Several novel 2,4-disubstituted-7-(2-deoxy-2-fluoro-beta-D- arabinofuranosyl)pyrrolo[2,3-d]pyrimidines have been synthesized and evaluated for their anti-human cytomegalovirus (HCMV), anti-hepatitis B virus (HBV), and anti-herpes simplex virus (HSV) activities in vitro. These nucleosides were prepared starting from 2-amino-4-chloro-7-(2-deoxy-2-fluoro- 3,5-di-O-benzoyl-beta-D-arabinofuranosyl)pyrrolo[2,3-d]pyrimidine (3), which in turn was synthesized by direct glycosylation of the sodium salt of 2-amino-4-chloropyrrolo[2,3-d]pyrimidine (1) with 2-deoxy-2-fluoro-3,5-di-O-benzoyl-alpha-D-arabinofuranosyl bromide (2). Displacement of the 4-chloro group of 3 with OH, NH2, NHOH, SH, and SeH nucleophiles furnished the corresponding nucleosides 6-8, 12, and 14, respectively. The 3'-deoxygenation of 2-amino-4-chloro-7- (2-deoxy-2-fluoro-beta-D-arabinofuranosyl)pyrrolo[2,3-d]pyrimidine (4) and subsequent amination gave 2,4-diamino-2',3'-dideoxy derivative 19. Catalytic hydrogenation of 3 followed by debenzoylation afforded 2-aminopyrrolo[2,3-d]pyrimidine nucleoside 23. Among the compounds evaluated for their ability to inhibit the growth of HCMV (strain AD169) in MRC-5 cells using a plaque reduction assay, only 7 was significantly active in vitro with a 50% inhibitory concentration (IC50) of 3.7 micrograms/mL (TI > 125), whereas the IC50 value of ganciclovir (DHPG) was 3.2 micrograms/mL. Strain D16 of HCMV was more resistant to 7 (IC50 11 micrograms/mL) than the AD169 strain. When 7 was tested in combination with DHPG, the resultant anti-HCMV activity was found to be moderately synergistic with no evidence of antagonism. Nucleoside 7 also reduced episomal HBV replication in human hepatoblastoma 2.2.15 cells with an IC50 of 0.7 micrograms/mL (TI > 143). Development of cells harboring HBV which had become resistant to the drug was not observed with 7. Compound 7 also exhibited significant activity against herpes simplex virus types 1 and 2 (IC50 of 4.1 and 6.3 micrograms/mL, respectively) in Vero cells.

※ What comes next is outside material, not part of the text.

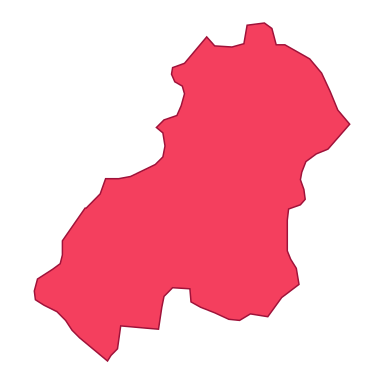 Jangseong-gun, South Jeolla, South Korea
{"feature_id": "91817680B915295689263", "entity_name": "Jangseong-gun", "entity_type": "district", "adm_level": 2, "iso_a3": "KOR", "parent_name": "South Korea", "parent_adm1": "South Jeolla", "projection": "natural_earth1", "projection_center": [126.763, 35.332], "detail": "fine", "context": "isolated", "style": "filled", "palette": "rose", "viewbox_px": 384, "rotation_deg": 0, "n_neighbors": 0, "source": "geoboundaries", "source_scale": "gbopen_adm2", "svg_char_len": 1070}
<svg xmlns="http://www.w3.org/2000/svg" viewBox="0 0 384 384"><path d="M206.7,36.9L184.5,63.3L172.6,67.6L171.5,74.2L174.8,81.8L182.3,86.1L184.5,93.8L181.2,105.7L176.9,115.5L164.0,119.9L156.4,127.5L162.9,132.9L165.0,146.0L162.9,156.9L155.3,164.5L130.5,176.5L118.6,178.7L105.6,178.7L100.2,193.9L86.2,208.1L85.1,208.1L62.4,240.8L62.4,255.0L60.2,263.7L52.7,269.2L37.5,279.0L34.3,291.0L35.4,299.7L37.5,301.1L44.0,305.2L57.0,311.7L65.6,320.4L72.1,330.3L79.7,337.9L107.5,361.0L111.0,355.4L117.5,348.8L120.7,325.9L145.6,328.1L158.5,329.2L161.8,307.3L164.0,296.4L172.6,287.7L189.9,288.8L191.0,301.9L200.7,307.3L214.7,312.8L228.8,319.3L239.6,320.4L250.4,313.9L267.8,316.7L281.7,297.5L299.0,284.4L296.3,268.3L290.7,259.3L287.3,250.9L287.3,234.1L287.3,220.2L288.6,209.0L300.4,204.8L305.2,199.3L303.9,189.5L300.4,179.7L301.8,172.1L305.9,161.6L316.3,153.9L328.0,149.1L349.7,124.2L337.8,110.1L330.2,91.6L321.6,73.1L309.7,58.9L284.9,44.8L276.2,44.8L271.9,28.5L264.4,23.0L247.1,25.2L243.9,43.7L232.0,47.0L214.7,45.9L206.7,36.9Z" fill="#f43f5e" stroke="#9f1239" stroke-width="1.5"/></svg>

已合成了几种新型的2,4-二取代-7-(2-脱氧-2-氟-β-D-阿拉伯呋喃糖基)吡咯并[2,3-d]嘧啶,并对其体外抗人巨细胞病毒(HCMV)、抗乙型肝炎病毒(HBV)和抗单纯疱疹病毒(HSV)活性进行了评估。这些核苷从2-氨基-4-氯-7-(2-脱氧-2-氟-3,5-二-O-苯甲酰基-β-D-阿拉伯呋喃糖基)吡咯并[2,3-d]嘧啶(3)开始制备,而3又通过2-氨基-4-氯吡咯并[2,3-d]嘧啶(1)的钠盐与2-脱氧-2-氟-3,5-二-O-苯甲酰基-α-D-阿拉伯呋喃糖基溴(2)直接糖基化反应合成。用OH、NH₂、NHOH、SH和SeH亲核试剂取代3的4-氯基团,分别得到相应的核苷6-8、12和14。2-氨基-4-氯-7-(2-脱氧-2-氟-β-D-阿拉伯呋喃糖基)吡咯并[2,3-d]嘧啶(4)的3'-脱氧反应及随后的胺化反应得到2,4-二氨基-2',3'-二脱氧衍生物19。3经催化氢化反应后再进行脱苯甲酰基反应得到2-氨基吡咯并[2,3-d]嘧啶核苷23。在使用蚀斑减少试验评估其抑制MRC-5细胞中HCMV(AD169株)生长能力的化合物中,只有7在体外具有显著活性,其50%抑制浓度(IC50)为3.7微克/毫升(TI>125),而更昔洛韦(DHPG)的IC50值为3.2微克/毫升。HCMV的D16株比AD169株对7更具抗性(IC50为11微克/毫升)。当7与DHPG联合测试时,发现其抗HCMV活性具有中度协同作用,没有拮抗作用的证据。核苷7还能降低人肝癌细胞2.2.15中游离型HBV的复制,IC50为0.7微克/毫升(TI>143)。未观察到携带对该药物产生抗性的HBV的细胞的产生。化合物7在Vero细胞中对1型和2型单纯疱疹病毒也表现出显著活性(IC50分别为4.1和6.3微克/毫升)。